The territorial government has opened a new housing complex to help the homeless of Aklavik.
The Beaufort Delta hamlet, with a population of around 650, will use the four-unit building to implement a housing-first model.
"The program intends to house people first and then to focus on improving their housing sustainability by addressing the issues that contributed to their homelessness," read a statement from the NWT Housing Corporation.
The Aklavik Indian Band, a partner in the project, will help occupants of the housing access social programs they need.
The housing corporation said the building, with four furnished bachelor units, demonstrated the territorial government is addressing high demand for more single-person housing.
As a community prone to flooding, older housing stock in Aklavik suffers from a range of issues.

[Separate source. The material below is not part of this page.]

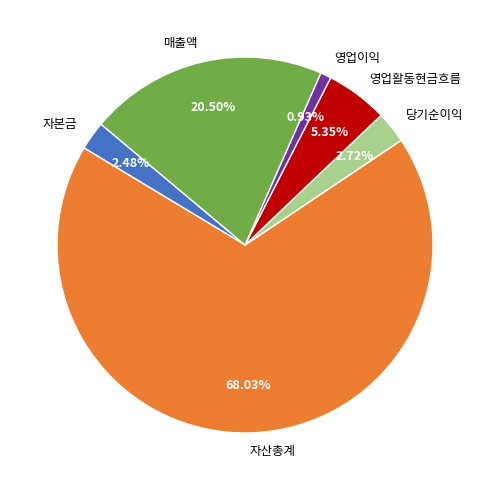

What is the total percentage of 영업이익 and 매출액?

21.4%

A study in 2013 quoted one community member as suggesting homes built prior to the 1980s were "in dire need of replacement."
Using data collected from tax returns, the NWT Bureau of Statistics says a third of the community's taxpayers in 2016 were in low income – significantly more than the territorial and Beaufort Delta averages.

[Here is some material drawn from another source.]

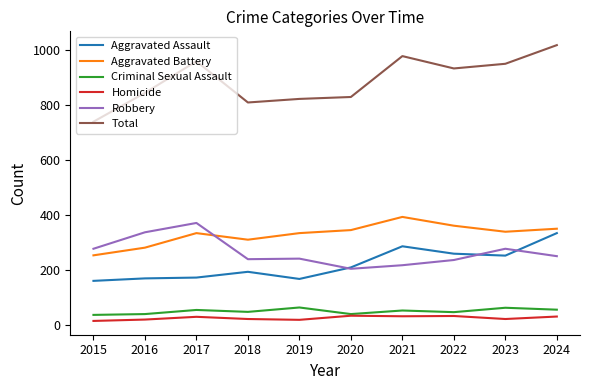

Read the Total value at 2023, to the nearest 5.

950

In 2014, a community survey suggested a fifth of households in Aklavik required major repairs. This represented a significant improvement on earlier years and a better figure than that reported in many other communities, but remained almost double the territorial average.
There are no definitive, public figures for the number of people in Aklavik affected by some form of homelessness or related vulnerability.
Though not directly related, the opening of the new building comes within a month of the NWT signing a 10-year deal worth nearly $140 million with the federal government for more housing supports.
Under that agreement, the territory will build and repair more low-cost and community housing while implementing a new housing benefit.